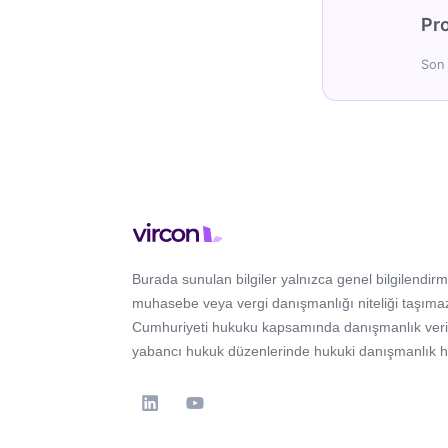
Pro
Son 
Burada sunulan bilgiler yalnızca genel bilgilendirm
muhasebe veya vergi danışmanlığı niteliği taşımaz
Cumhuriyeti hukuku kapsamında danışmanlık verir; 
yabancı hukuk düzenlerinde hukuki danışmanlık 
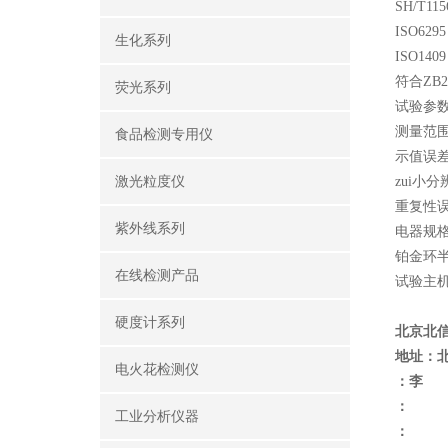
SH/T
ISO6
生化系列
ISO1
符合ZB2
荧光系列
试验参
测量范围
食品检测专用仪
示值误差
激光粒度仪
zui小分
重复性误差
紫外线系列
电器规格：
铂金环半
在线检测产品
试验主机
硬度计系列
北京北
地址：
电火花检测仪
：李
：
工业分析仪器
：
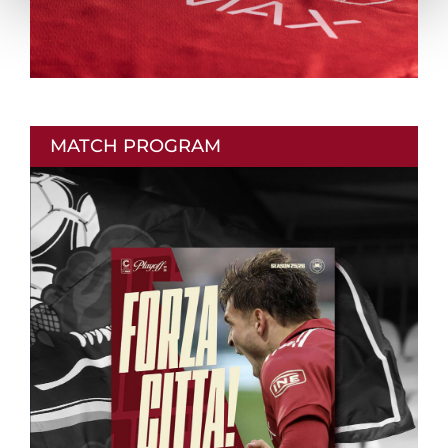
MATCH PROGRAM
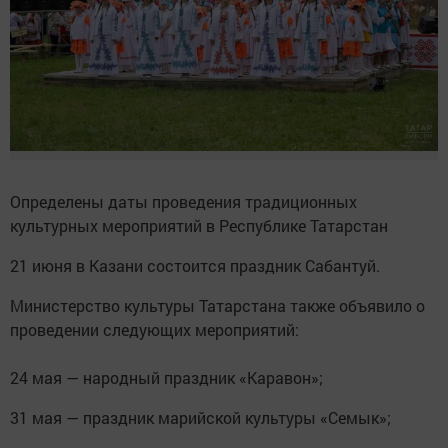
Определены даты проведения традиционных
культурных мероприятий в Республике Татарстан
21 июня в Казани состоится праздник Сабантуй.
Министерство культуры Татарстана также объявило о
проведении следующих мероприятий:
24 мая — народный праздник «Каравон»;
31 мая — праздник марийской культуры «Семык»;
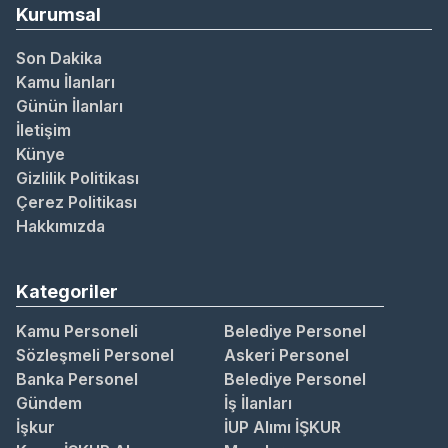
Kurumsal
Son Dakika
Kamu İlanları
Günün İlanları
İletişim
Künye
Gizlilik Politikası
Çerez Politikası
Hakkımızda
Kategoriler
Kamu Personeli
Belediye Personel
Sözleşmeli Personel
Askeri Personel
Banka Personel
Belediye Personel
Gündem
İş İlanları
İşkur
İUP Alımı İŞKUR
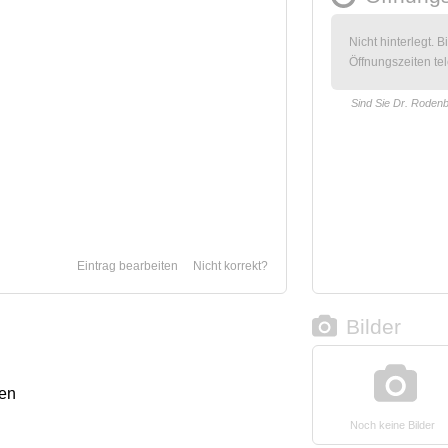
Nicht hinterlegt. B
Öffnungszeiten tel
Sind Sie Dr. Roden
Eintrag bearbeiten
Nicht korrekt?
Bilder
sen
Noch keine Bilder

#####

§ **To do**: Each line of the data above containing the string "İlanları" is to be copied.

§ **Finished task**:
Kamu İlanları
Günün İlanları
İş İlanları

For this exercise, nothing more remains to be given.